The method for starting a voice recognition function according to claim 6, further comprising the steps of: determining whether the first variability is less than the first set value for a predetermined time; and when the first variability is less than the first setting When the value is the predetermined time, the second sound is obtained.

The method for starting a voice recognition function according to claim 6 further includes displaying a keyword detection icon when the first variability is less than the first set value.

The voice recognition function initiator as described in item 8 of the patent application scope The method further includes canceling the display of the keyword detection icon when the keyword is not included in the second sound.

The method for starting a voice recognition function according to claim 6, further comprising the steps of: calculating a second variability of the second sound; determining whether the second variability is greater than a second set value; and when When the second variability is greater than the second set value, it is determined whether the keyword is included in the second sound.

A machine readable medium for storing a code for causing a device to perform a voice recognition function activation method, the method comprising the steps of: obtaining a first sound of a first period; calculating the first period of time a first variability of the first sound; determining whether the first variability is less than a first set value; and when the first variability is less than the first set value, obtaining a second sound of a second period; determining Whether a keyword is included in the second sound; and when the keyword is included in the second sound, a voice recognition function is activated, wherein when the voice recognition function is activated, each of the third voices is to be Detection.

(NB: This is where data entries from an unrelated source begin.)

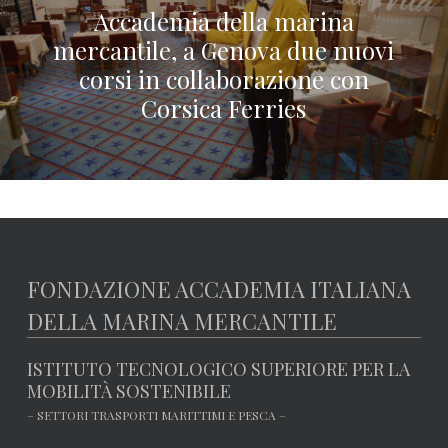
Accademia della marina
mercantile, a Genova due nuovi
corsi in collaborazione con
Corsica Ferries
FONDAZIONE ACCADEMIA ITALIANA
DELLA MARINA MERCANTILE
ISTITUTO TECNOLOGICO SUPERIORE PER LA
MOBILITÀ SOSTENIBILE
– SETTORI TRASPORTI MARITTIMI E PESCA –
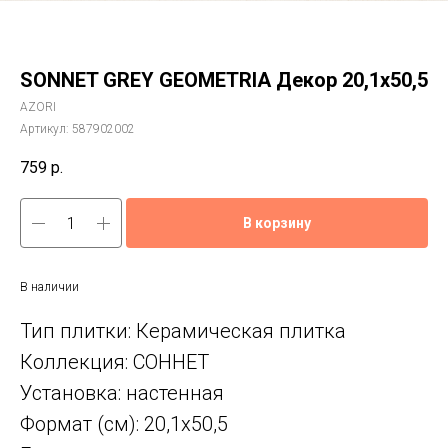
SONNET GREY GEOMETRIA Декор 20,1x50,5
AZORI
Артикул:
587902002
759
р.
В корзину
В наличии
Тип плитки: Керамическая плитка
Коллекция: СОННЕТ
Установка: настенная
Формат (см): 20,1x50,5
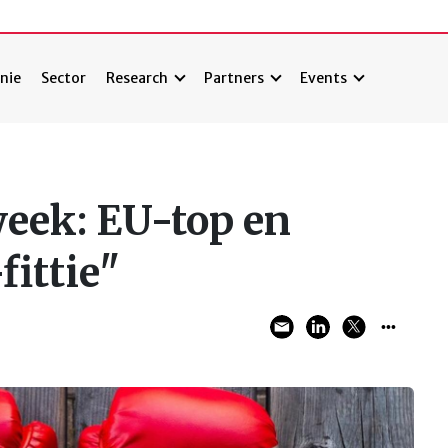
nie
Sector
Research
Partners
Events
week: EU-top en
ittie"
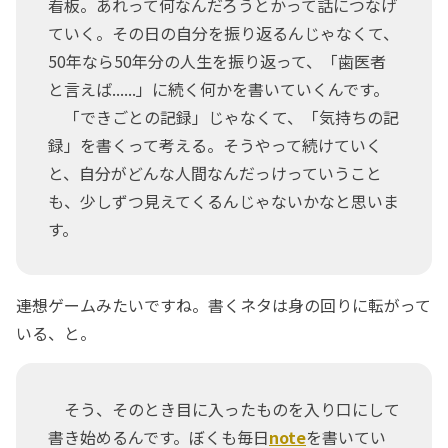
看板。あれって何なんだろうとかって話につなげ
ていく。その日の自分を振り返るんじゃなくて、
50年なら50年分の人生を振り返って、「歯医者
と言えば......」に続く何かを書いていくんです。
「できごとの記録」じゃなくて、「気持ちの記
録」を書くって考える。そうやって続けていく
と、自分がどんな人間なんだっけっていうこと
も、少しずつ見えてくるんじゃないかなと思いま
す。
――連想ゲームみたいですね。書くネタは身の回りに転がって
いる、と。
そう、そのとき目に入ったものを入り口にして
書き始めるんです。ぼくも毎日
note
を書いてい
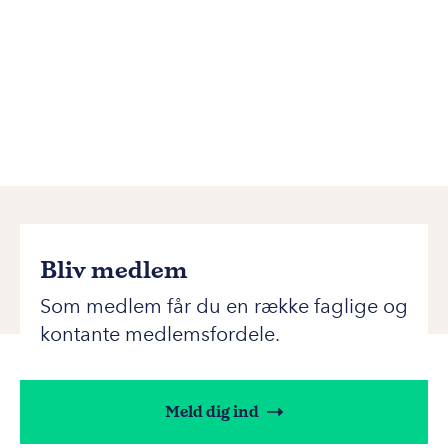
Bliv medlem
Som medlem får du en række faglige og
kontante medlemsfordele.
Meld dig ind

A computer program product for loading by a machine and executing a voice recognition function starting method, comprising: a first code for obtaining a first sound of a first period; a second code for calculating a first variability of the first sound in the first period; a third code for determining whether the first variability is less than a first set value; a code for obtaining a second sound of a second period when the first variability is less than the first set value; a fifth code for determining whether a keyword is included in the second sound; And a sixth code for initiating a voice recognition function when the keyword is included in the second voice, wherein each voice of the third voice is detected when the voice recognition function is activated.